» **CONSIGNE 1**: Transcrivez, s'il vous plaît, le texte sur la fougère entre « En effet, dans » et « avec leur environnement. », ces deux passages inclus.
» **CONSIGNE 2**: Reprenez le texte sur la fougère là où il s'arrête et poursuivez-le.

La racine de l’une et de l’autre engraisse les cochons. Les feuilles de toutes les deux sont découpées en forme d’ailes (πτερον ptéron, aile, qui a donné -ptère en français comme dans “hélicoptère” ou dans “ptérodactyle”), d’où le nom grec pteris. Les racines de toutes deux sont noires. Il faut les faire sécher au soleil. On n’emploie cette racine qu’au bout de trois ans. Les fougères chassent les vers intestinaux ; les taenia, avec du miel ; les autres, en boisson avec du vin doux pendant trois jours. … On ne doit donner ni l’une ni l’autre aux femmes, car elles causent l’avortement chez les femmes enceintes, la stérilité chez les autres. On répand sur les ulcères la poudre de fougère, ainsi que sur le cou des bêtes de somme. Les feuilles tuent les punaises et écartent les serpents. Brûlées, elles mettent en fuite par leur odeur ces animaux (Histoire naturelle, Livre XXVII, ch. 55, § 1, 2, 3 ; extraits traduits par Émile Littré, 1848-1850, Paris).
Dans les écrits de Pline, les superstitions se mêlent souvent aux connaissances scientifiques de son époque. Si la fougère comme moyen contraceptif relève de la superstition, la fougère en poudre appliquée sur des plaies, remède dans l’Antiquité, était utilisée également par la médecine traditionnelle maorie en Nouvelle-Zélande.
En effet, dans la mythologie des Maoris, c’est Tāne Mahuta, divinité de la Forêt Vivante (arbres, oiseaux, insectes) qui, lors de la création du Monde, a fourni les plantes procurant abri, nourriture, vêtement et remède aux êtres humains. Les Maoris possèdent ainsi un lien spirituel avec leur environnement.

» **DONNÉES FOURNIES**:
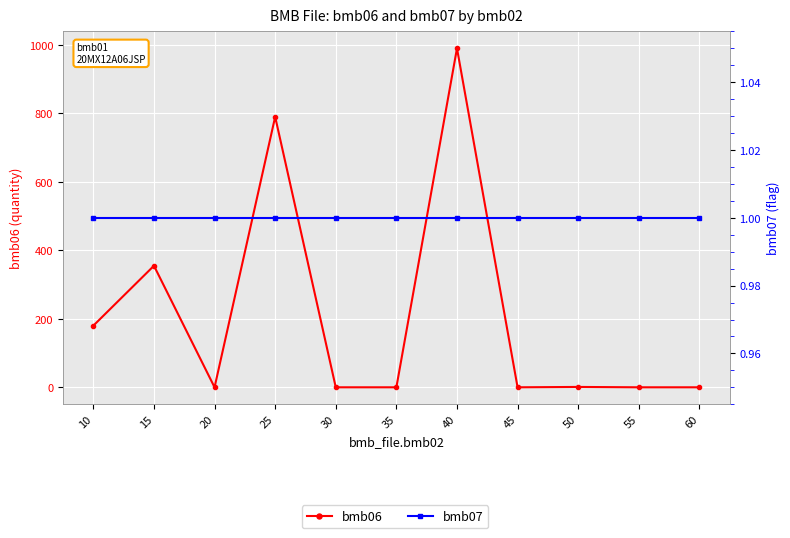

Which category has the highest value across all series?

40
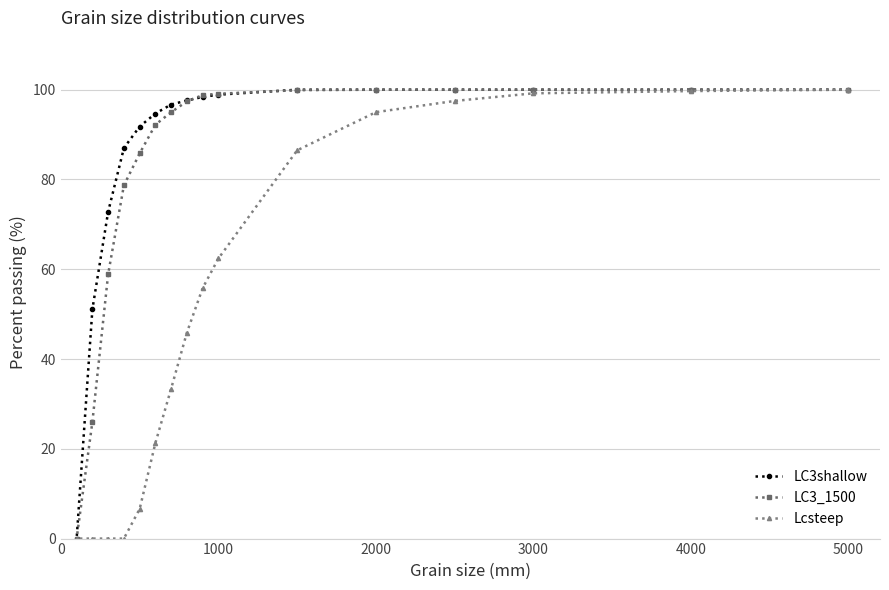

True or false: LC3_1500 has a value of 59.1 at 5000.

False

» **RÉPONSE 1**:
En effet, dans la mythologie des Maoris, c’est Tāne Mahuta, divinité de la Forêt Vivante (arbres, oiseaux, insectes) qui, lors de la création du Monde, a fourni les plantes procurant abri, nourriture, vêtement et remède aux êtres humains. Les Maoris possèdent ainsi un lien spirituel avec leur environnement.

» **RÉPONSE 2**:
Preuve que les fougères avaient (et ont toujours) une importance symbolique, lorsque le chef d’une tribu différente arrivait autrefois dans un village maori, un guerrier armé déposait une fougère à ses pieds. Si ce chef la ramassait, cela signifiait qu’il venait avec des intentions pacifiques. De telles cérémonies d’accueil (avec Haka), très impressionnantes, sont encore représentées devant visiteurs néo-zélandais et touristes étrangers (comme le montrent les photos ci-dessus).
Sur ces panneaux décorant un immeuble à Dunedin (île du Sud), on voit les dons des divinités mythologiques devenus des symboles actuels de la Nouvelle-Zélande : deux sortes de fougères (plantes), deux kiwis et deux moutons (animaux) et une statuette maorie en bois sculpté (êtres humains).
Les fougères au bout recourbé en forme de crosse s’appellent Mamaku (black tree fern, en anglais ; cyathea molullaris, en latin botanique). De très grande taille, elles étaient un aliment, un remède et un matériau de construction (pour les maisons traditionnelles maories). En médecine, les jeunes feuilles étaient utilisées pour soigner les inflammations superficielles de la peau.
L’autre fougère s’appelle Ponga (silver fern, en anglais ; cyathea dealbata, en latin botanique). De grande importance pour les Maoris, elle est devenue un symbole international de la Nouvelle-Zélande moderne.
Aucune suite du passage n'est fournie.